John Wiseman, C.P.A., for the petitioners. Phillip O. North, Esq., for the respondent.
DEDUCTIONS— ORDINARY AND NECESSARY EXPENSES— DEPRECIATION, MEALS, AND LODGINGS OF AN OWNER-OPERATOR OF A HOTEL.— THE expenses of operation of a hotel should be computed without eliminating portions of depreciation, cost of food, wages, and general expenses to represent the cost of meals and lodging furnished to an owner-operator of a hotel who lodged and ate in the hotel not for his own personal convenience but because it was necessary in connection with the operation of the hotel.
The Commissioner determined a deficiency of $190.34 in income tax of the petitioners for 1950. The only issue for decision is ‘what portion, if any, of the hotel's depreciation, utilities, and cost of meals should be eliminated from petitioners' claimed business expenses incurred in the operation of the hotel during the taxable year 1950 by reason of their consumption by members of petitioners' family during said year.’
FINDINGS OF FACT.
The petitioners, husband and wife, filed a joint income tax return for 1950 with the collector of internal revenue for the district of West Virginia. The return was filed on a cash receipts and disbursements basis.
The petitioners owned and operated the Hotel Wells in Sistersville, West Virginia, during 1950. Most of their income was derived from the operation of the hotel.
The total depreciation on the hotel for 1950 was $1,923.24, and 6.4 per cent thereof, or $123.09, was eliminated by the petitioners from the business expenses and only the balance was claimed on their return.
The cost of heat and light for the hotel for 1950 amounted to $1,652.64, and 6.4 per cent, or $105.77, was eliminated by the petitioners and not claimed on their return.
The Commissioner, in determining the deficiency, eliminated $547.50 from the cost of purchases, claimed as a business expense on the return, on the ground that it covered ‘personal drawings of food from hotel coffee shop estimated at $1.50 per day for 365 days.’
The petitioners owned and maintained a home at Middlebourne, West Virginia, which they occupied occasionally when their presence was not required at the hotel.

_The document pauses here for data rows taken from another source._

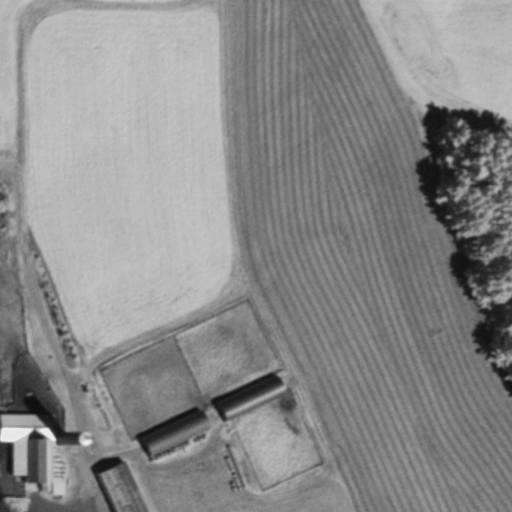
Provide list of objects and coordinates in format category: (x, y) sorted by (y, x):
building: (243, 399)
building: (167, 435)
building: (26, 451)
road: (82, 487)
building: (113, 488)
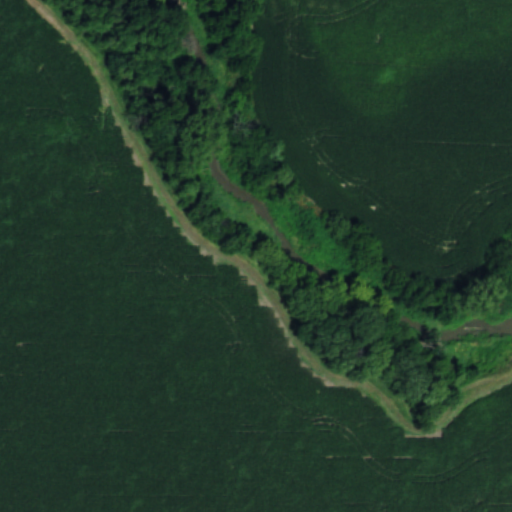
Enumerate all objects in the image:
river: (271, 245)
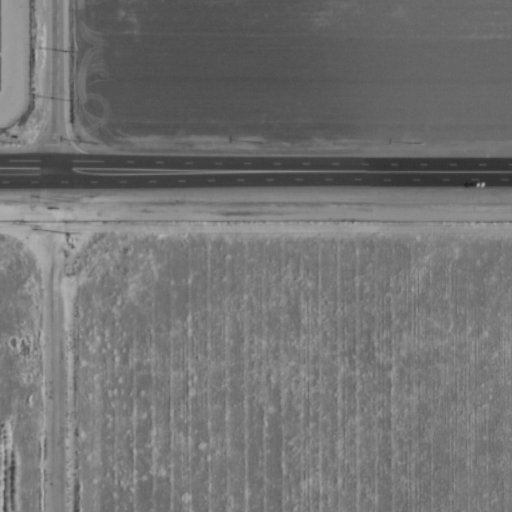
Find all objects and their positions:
solar farm: (13, 60)
crop: (247, 85)
road: (45, 87)
road: (256, 174)
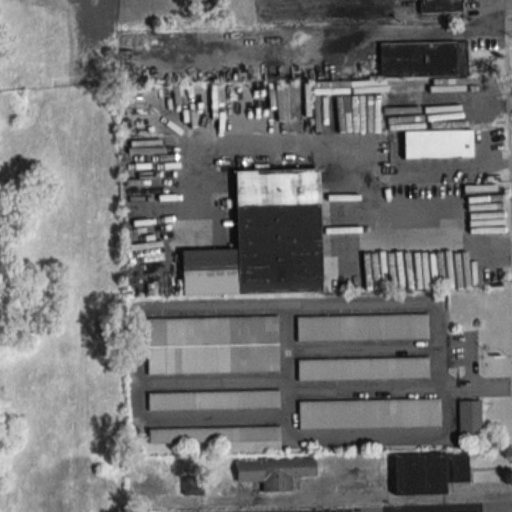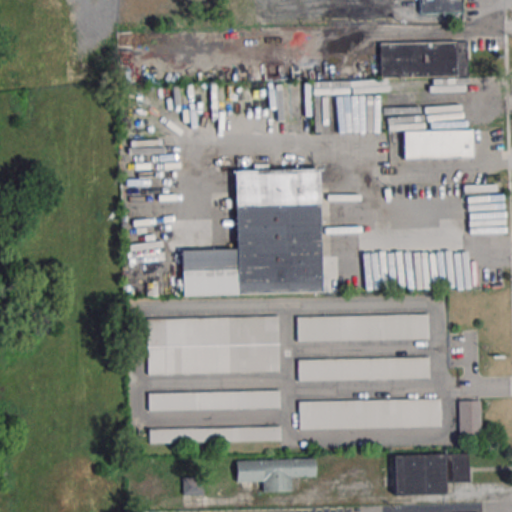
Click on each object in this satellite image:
building: (439, 6)
road: (451, 15)
building: (422, 59)
building: (438, 144)
road: (410, 169)
road: (438, 231)
building: (268, 237)
building: (263, 240)
building: (361, 327)
building: (212, 345)
building: (362, 368)
road: (402, 389)
building: (213, 400)
building: (368, 413)
building: (468, 417)
building: (214, 434)
building: (273, 472)
building: (426, 472)
building: (191, 485)
road: (481, 510)
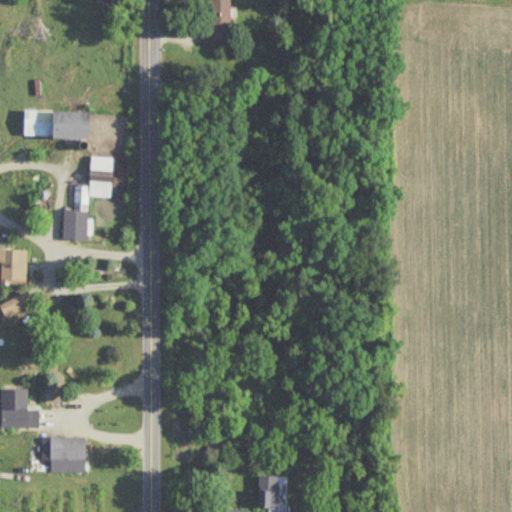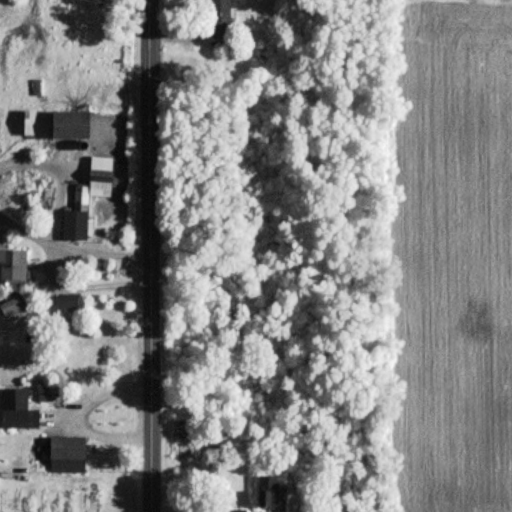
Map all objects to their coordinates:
building: (221, 19)
building: (58, 125)
building: (88, 199)
road: (31, 234)
road: (150, 255)
building: (13, 267)
building: (14, 269)
road: (49, 272)
building: (14, 308)
building: (18, 409)
building: (18, 411)
road: (77, 414)
building: (64, 448)
building: (64, 450)
building: (273, 493)
building: (235, 511)
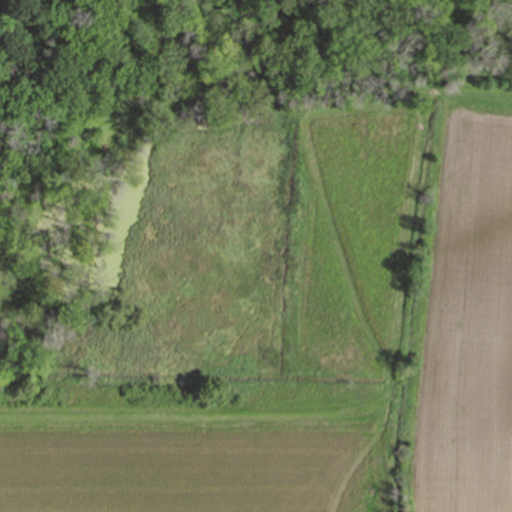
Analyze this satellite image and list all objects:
crop: (322, 399)
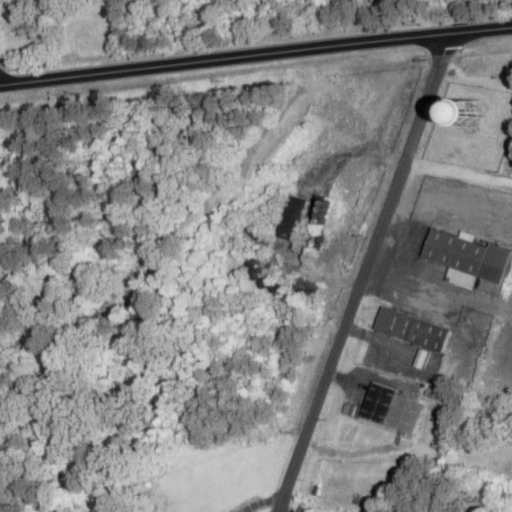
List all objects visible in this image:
road: (255, 53)
water tower: (470, 110)
building: (472, 111)
road: (456, 171)
building: (291, 214)
building: (293, 218)
building: (467, 254)
building: (469, 259)
road: (361, 272)
building: (411, 326)
building: (414, 329)
building: (391, 405)
building: (393, 408)
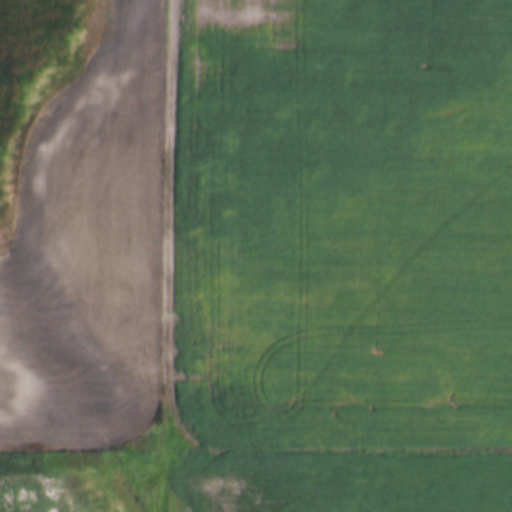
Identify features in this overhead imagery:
road: (164, 256)
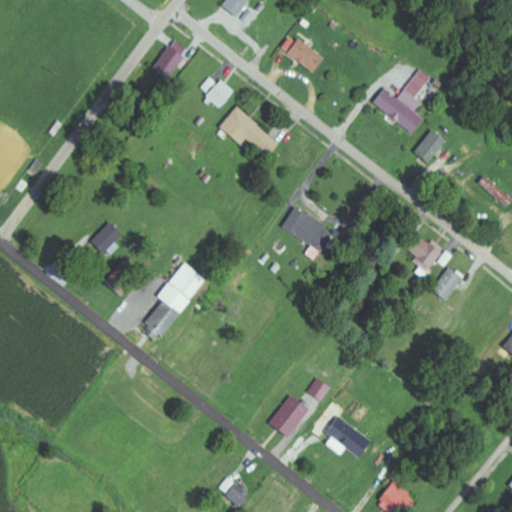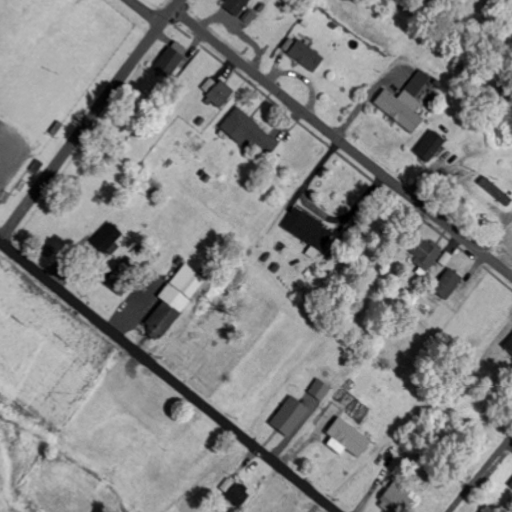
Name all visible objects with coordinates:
road: (177, 5)
building: (238, 6)
road: (144, 12)
road: (168, 17)
building: (305, 53)
building: (174, 59)
building: (219, 93)
building: (406, 103)
building: (249, 129)
road: (82, 132)
road: (343, 145)
building: (433, 146)
building: (496, 191)
building: (312, 232)
building: (111, 237)
building: (127, 277)
building: (451, 284)
building: (177, 301)
building: (510, 348)
road: (169, 375)
building: (322, 390)
building: (293, 416)
building: (352, 437)
building: (341, 446)
road: (481, 473)
building: (241, 495)
building: (398, 499)
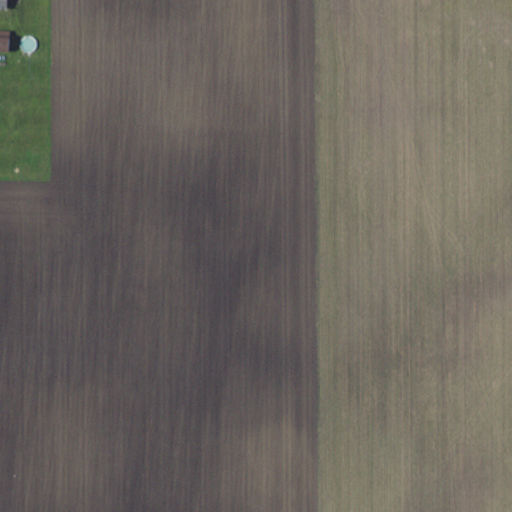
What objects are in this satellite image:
building: (3, 4)
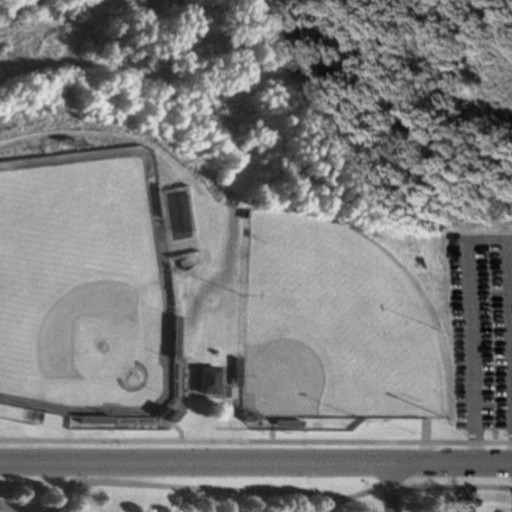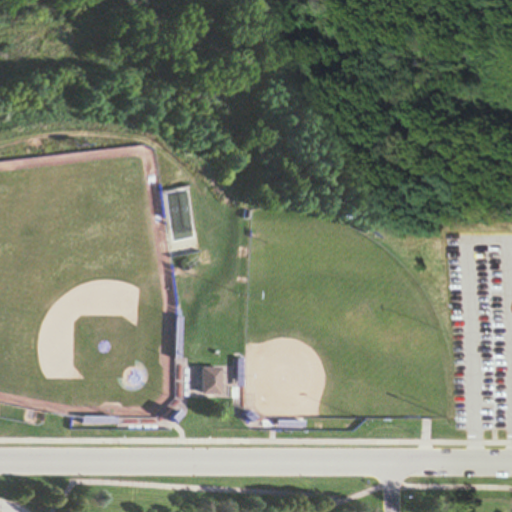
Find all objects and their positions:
park: (78, 276)
park: (330, 325)
road: (480, 335)
parking lot: (485, 336)
building: (205, 380)
road: (256, 441)
road: (255, 460)
road: (449, 485)
road: (387, 487)
road: (210, 489)
road: (7, 508)
parking lot: (13, 508)
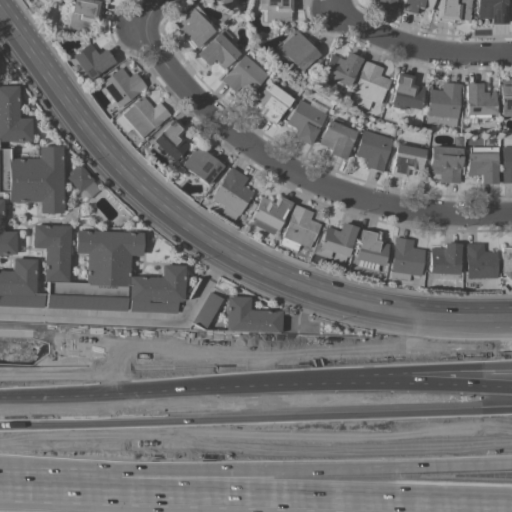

The petitioners gave their full time and attention to the operation of the hotel and spent long hours performing duties at the hotel. They lived in utility rooms of the hotel, which rooms were also used for other hotel purposes. They ate most of their meals at the hotel. It was necessary in the operation of the hotel that the two petitioners live in the hotel and eat the meals in the hotel which they actually ate there during 1950. Their daughter was employed in the hotel for a part of 1950 and, for the convenience of the operators of the hotel, lived in the hotel and ate meals in the hotel while employed there.
OPINION.
MURDOCK, Judge:
The Court found it necessary in the case of George A. Papineau, 16 T.C. 130, to consider and decide whether the cost of food and lodging furnished to an owner-manager of a hotel should be subtracted in computing income deductions of the hotel for ordinary and necessary expenses of the business where his presence in the hotel was not for his own personal convenience and benefit but was required in the operation of the hotel. It was there said in that connection that ‘it is in accordance with sections 22 and 23 of the Internal Revenue Code that the expenses of operation be computed without eliminating small portions of depreciation, cost of food, wages, and general expenses to represent the cost of his meals and lodging * * * .’ Board and lodging furnished the daughter as an employee were ordinary and necessary expenses of the business. The present case is decided for the petitioner upon authority of the Papineau case. There is no dispute about the amounts.
Decision will be entered under Rule 50.